:: Recorded data ::

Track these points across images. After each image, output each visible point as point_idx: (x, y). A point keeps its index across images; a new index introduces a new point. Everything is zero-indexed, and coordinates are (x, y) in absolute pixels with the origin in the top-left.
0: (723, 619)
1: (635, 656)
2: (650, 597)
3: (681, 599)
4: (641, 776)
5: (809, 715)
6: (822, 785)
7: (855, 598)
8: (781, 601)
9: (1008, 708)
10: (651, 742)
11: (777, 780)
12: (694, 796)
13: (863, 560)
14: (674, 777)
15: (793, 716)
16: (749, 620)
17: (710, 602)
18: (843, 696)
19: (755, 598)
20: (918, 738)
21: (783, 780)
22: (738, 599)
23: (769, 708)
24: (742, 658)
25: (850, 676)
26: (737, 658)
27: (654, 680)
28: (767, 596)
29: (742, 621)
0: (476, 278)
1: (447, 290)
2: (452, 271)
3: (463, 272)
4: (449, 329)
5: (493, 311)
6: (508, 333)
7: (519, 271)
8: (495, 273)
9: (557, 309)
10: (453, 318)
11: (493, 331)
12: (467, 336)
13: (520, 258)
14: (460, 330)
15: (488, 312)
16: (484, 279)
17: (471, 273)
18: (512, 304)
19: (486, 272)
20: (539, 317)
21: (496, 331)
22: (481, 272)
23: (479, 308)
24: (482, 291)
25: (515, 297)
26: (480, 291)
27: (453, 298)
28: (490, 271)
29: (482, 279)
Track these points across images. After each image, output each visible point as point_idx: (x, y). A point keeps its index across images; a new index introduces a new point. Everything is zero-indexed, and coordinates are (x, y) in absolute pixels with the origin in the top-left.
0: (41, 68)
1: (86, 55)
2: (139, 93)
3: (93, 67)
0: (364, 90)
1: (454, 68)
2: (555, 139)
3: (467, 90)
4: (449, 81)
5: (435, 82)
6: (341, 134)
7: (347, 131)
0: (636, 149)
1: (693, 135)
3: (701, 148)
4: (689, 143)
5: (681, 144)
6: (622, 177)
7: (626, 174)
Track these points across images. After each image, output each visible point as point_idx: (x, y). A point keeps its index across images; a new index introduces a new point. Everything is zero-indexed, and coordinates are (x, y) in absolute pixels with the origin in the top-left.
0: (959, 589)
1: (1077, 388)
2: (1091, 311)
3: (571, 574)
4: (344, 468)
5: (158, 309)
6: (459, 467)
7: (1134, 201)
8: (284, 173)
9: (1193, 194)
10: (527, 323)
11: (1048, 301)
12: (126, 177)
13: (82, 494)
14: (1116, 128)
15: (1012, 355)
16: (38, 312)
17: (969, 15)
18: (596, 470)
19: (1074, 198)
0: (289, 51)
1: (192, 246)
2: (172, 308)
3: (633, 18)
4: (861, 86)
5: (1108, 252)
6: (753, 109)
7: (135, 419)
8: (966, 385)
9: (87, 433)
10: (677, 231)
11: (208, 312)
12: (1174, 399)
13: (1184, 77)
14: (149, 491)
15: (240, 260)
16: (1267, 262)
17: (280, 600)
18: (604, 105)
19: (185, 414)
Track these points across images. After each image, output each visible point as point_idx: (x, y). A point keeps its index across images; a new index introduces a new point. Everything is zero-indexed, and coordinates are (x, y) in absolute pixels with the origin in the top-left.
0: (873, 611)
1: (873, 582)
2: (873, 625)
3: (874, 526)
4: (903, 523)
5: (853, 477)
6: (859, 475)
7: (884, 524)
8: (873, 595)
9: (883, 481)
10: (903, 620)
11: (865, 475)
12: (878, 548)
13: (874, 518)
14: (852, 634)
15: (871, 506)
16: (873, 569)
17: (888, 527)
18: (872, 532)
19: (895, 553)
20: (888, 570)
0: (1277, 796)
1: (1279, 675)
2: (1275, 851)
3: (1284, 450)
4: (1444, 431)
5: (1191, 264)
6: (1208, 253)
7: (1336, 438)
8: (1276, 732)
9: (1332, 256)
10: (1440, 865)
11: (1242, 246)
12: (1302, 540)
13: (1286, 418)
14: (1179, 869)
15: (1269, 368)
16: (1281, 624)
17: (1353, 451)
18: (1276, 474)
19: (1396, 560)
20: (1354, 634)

:::

_Problem statement_. Copy the material from its start through the line containing "1: (635, 656)", both included, swapping "zero-indexed" for "numbered from zero" and leaving everything else as it is.

_Answer area_.
Track these points across images. After each image, output each visible point as point_idx: (x, y). A point keeps its index across images; a new index introduces a new point. Everything is numbered from zero, and coordinates are (x, y) in absolute pixels with the origin in the top-left.
0: (723, 619)
1: (635, 656)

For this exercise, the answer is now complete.